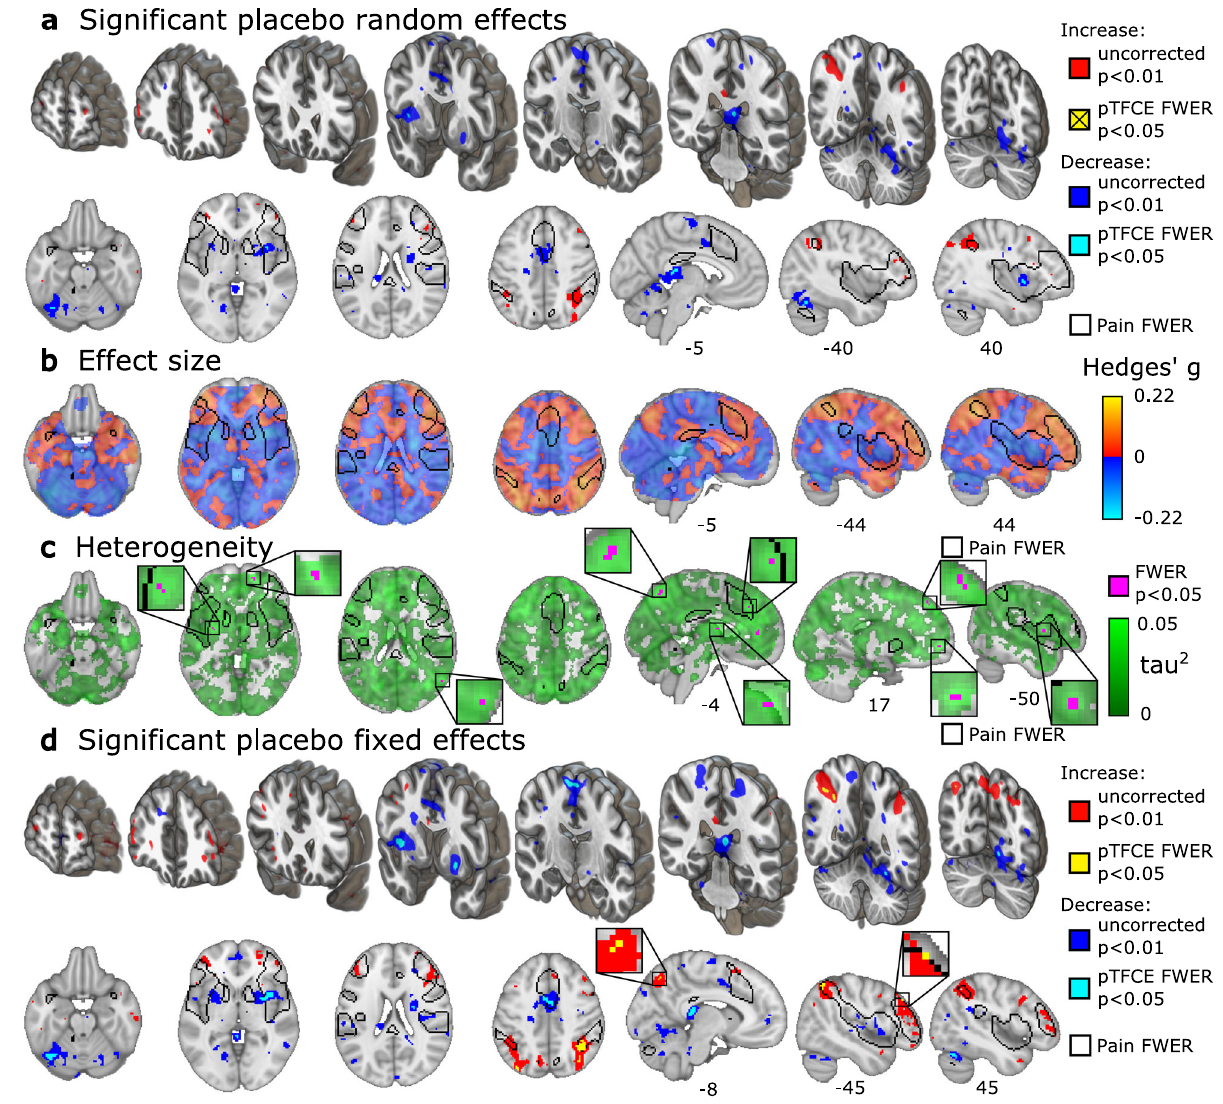
Fig. 2 Placebo-induced changes in pain-related activity. a Areas of statistically signi fi cant placebo treatment effect, assuming random study-effect, thresholded according to z- tests (uncorrected for multiple comparisons, two-sided p < 0.01, red and blue) and thresholded according to pTFCE-enhanced permutation test (controlled for FWER, two-sided p < 0.05, light blue, activity increases did not reach statistical signi fi cance); b unthresholded standardized effect size g of placebo treatment effect (range: [ − 0.19, 0.17]); c between-study heterogeneity τ (range: [0, 0.43]) with permutation test results (controlled for FWER, one-sided, p < 0.05, green); τ is plotted as τ 2 to emphasize regions of high heterogeneity. d signi fi cant placebo-effects assuming fi xed study-effect (range: [ − 0.22, 0.22]) thresholded according to z- tests (uncorrected for multiple comparisons, two-sided p < 0.01, red and blue) and thresholded according to pTFCE-enhanced permutation test (controlled for FWER, two-sided p < 0.05, light blue and gold); all: n = 543 to 603 individuals from 17 to 20 independent studies per voxel. b , c , and d are shown with a contour of FWER-corrected permutation test results for pain > baseline, as shown in Fig. 1a. Small FWER-corrected clusters are zoomed in insets. Three-dimensional coronal slices are equidistantly distributed from y = 60 to − 68 mm. Axial slices range equidistantly from z = − 22 to 42 mm. Custom coordinates for sagittal slices are displayed in mm and were chosen to highlight important areas of activation. Source data (results as 3d-volumes) are provided at (Fig. 4, Column 2). These included activation in the ventral attention network (which encompasses the insulae), the fronto- parietal network 14 , and the somatomotor network. Positive associations were also found in all insular sub-regions and most thalamic nuclei, including the intralaminar nuclei targeted by ascending nociceptive pathways, the mediodorsal ‘ limbic asso- ciation ’ nucleus, and the ventro-basal complex, including the ventro-posterior lateral (VPL) nucleus 15 . A tendency towards negative associations was found for the lateral geniculate, medial geniculate, and pulvinar nuclei, which are known for their pre- dominantly visual and auditory roles 15 .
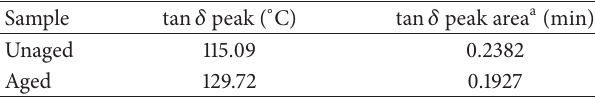
Figure 4: Change in toughness value of EHG250-68-37 composite specimens subjected to 800 h oxidative aging at 82 ∘ C. Table 1: Changes of tan 𝛿 curve of EHG250-68-37 composite samples induced by 800 h thermooxidative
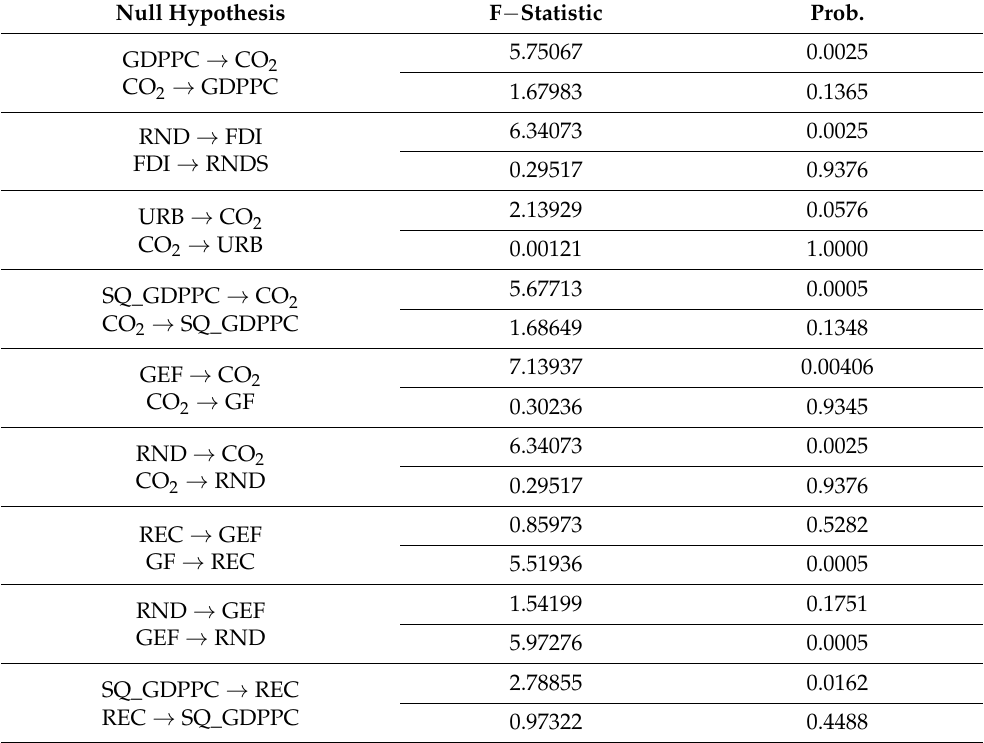
Table 9. Granger Causality Estimates.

★ ★ ★

→ **WHAT TO PRODUCE**
Note down each line above where the word "Table" occurs.

→ **ANSWER TO THIS EXERCISE**
Figure 4: Change in toughness value of EHG250-68-37 composite specimens subjected to 800 h oxidative aging at 82 ∘ C. Table 1: Changes of tan 𝛿 curve of EHG250-68-37 composite samples induced by 800 h thermooxidative
Table 9. Granger Causality Estimates.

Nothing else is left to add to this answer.